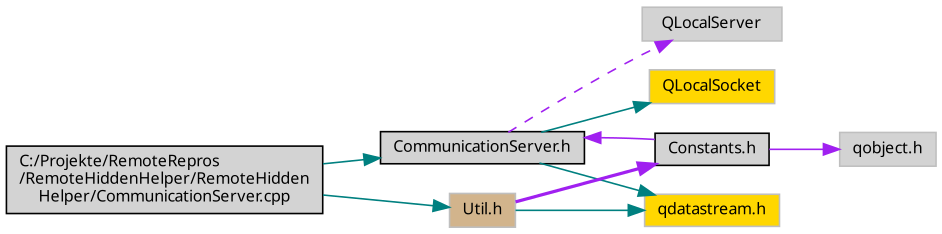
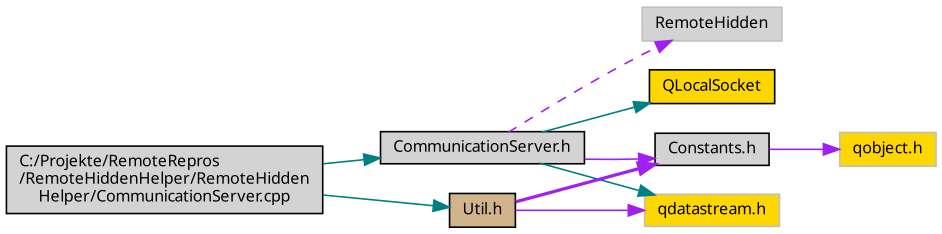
  digraph {
    fontname="Noto Sans"
    rankdir=LR
    node [color=black fillcolor=lightgrey fontname="Noto Sans" fontsize=10 shape=record style=filled]
    edge [color=teal fontname="Noto Sans" fontsize=10 labelfontname=Helvetica labelfontsize=10 style=solid]
    n1 [fontcolor=black height=0.2 label="C:/Projekte/RemoteRepros\l/RemoteHiddenHelper/RemoteHidden\lHelper/CommunicationServer.cpp" width=0.4]
    n2 [height=0.2 label="CommunicationServer.h" width=0.4]
-   n3 [color=grey75 fillcolor=tan height=0.2 label="Util.h" width=0.4]
-   n4 [color=grey75 height=0.2 label=QLocalServer width=0.4]
-   n5 [color=grey75 fillcolor=gold height=0.2 label=QLocalSocket width=0.4]
+   n3 [fillcolor=tan height=0.2 label="Util.h" width=0.4]
+   n4 [color=grey75 height=0.2 label=RemoteHidden width=0.4]
+   n5 [fillcolor=gold height=0.2 label=QLocalSocket width=0.4]
    n6 [color=grey75 fillcolor=gold height=0.2 label="qdatastream.h" width=0.4]
    n7 [height=0.2 label="Constants.h" width=0.4]
-   n8 [color=grey75 height=0.2 label="qobject.h" width=0.4]
+   n8 [color=grey75 fillcolor=gold height=0.2 label="qobject.h" width=0.4]
    n1 -> n2
    n1 -> n3
    n2 -> n4 [color=purple style=dashed]
    n2 -> n5
    n2 -> n6
-   n7 -> n2 [color=purple]
-   n3 -> n6
+   n2 -> n7 [color=purple]
+   n3 -> n6 [color=purple]
    n3 -> n7 [color=purple style=bold]
    n7 -> n8 [color=purple]
  }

Task description | Reproduce the text lines of all the records, putting "orange" in place of every "purple" and changing nothing else. Leave the pictures out.

Correct result |
  digraph {
    fontname="Noto Sans"
    rankdir=LR
    node [color=black fillcolor=lightgrey fontname="Noto Sans" fontsize=10 shape=record style=filled]
    edge [color=teal fontname="Noto Sans" fontsize=10 labelfontname=Helvetica labelfontsize=10 style=solid]
    n1 [fontcolor=black height=0.2 label="C:/Projekte/RemoteRepros\l/RemoteHiddenHelper/RemoteHidden\lHelper/CommunicationServer.cpp" width=0.4]
    n2 [height=0.2 label="CommunicationServer.h" width=0.4]
-   n3 [color=grey75 fillcolor=tan height=0.2 label="Util.h" width=0.4]
-   n4 [color=grey75 height=0.2 label=QLocalServer width=0.4]
-   n5 [color=grey75 fillcolor=gold height=0.2 label=QLocalSocket width=0.4]
+   n3 [fillcolor=tan height=0.2 label="Util.h" width=0.4]
+   n4 [color=grey75 height=0.2 label=RemoteHidden width=0.4]
+   n5 [fillcolor=gold height=0.2 label=QLocalSocket width=0.4]
    n6 [color=grey75 fillcolor=gold height=0.2 label="qdatastream.h" width=0.4]
    n7 [height=0.2 label="Constants.h" width=0.4]
-   n8 [color=grey75 height=0.2 label="qobject.h" width=0.4]
+   n8 [color=grey75 fillcolor=gold height=0.2 label="qobject.h" width=0.4]
    n1 -> n2
    n1 -> n3
    n2 -> n4 [color=orange style=dashed]
    n2 -> n5
    n2 -> n6
-   n7 -> n2 [color=orange]
-   n3 -> n6
+   n2 -> n7 [color=orange]
+   n3 -> n6 [color=orange]
    n3 -> n7 [color=orange style=bold]
    n7 -> n8 [color=orange]
  }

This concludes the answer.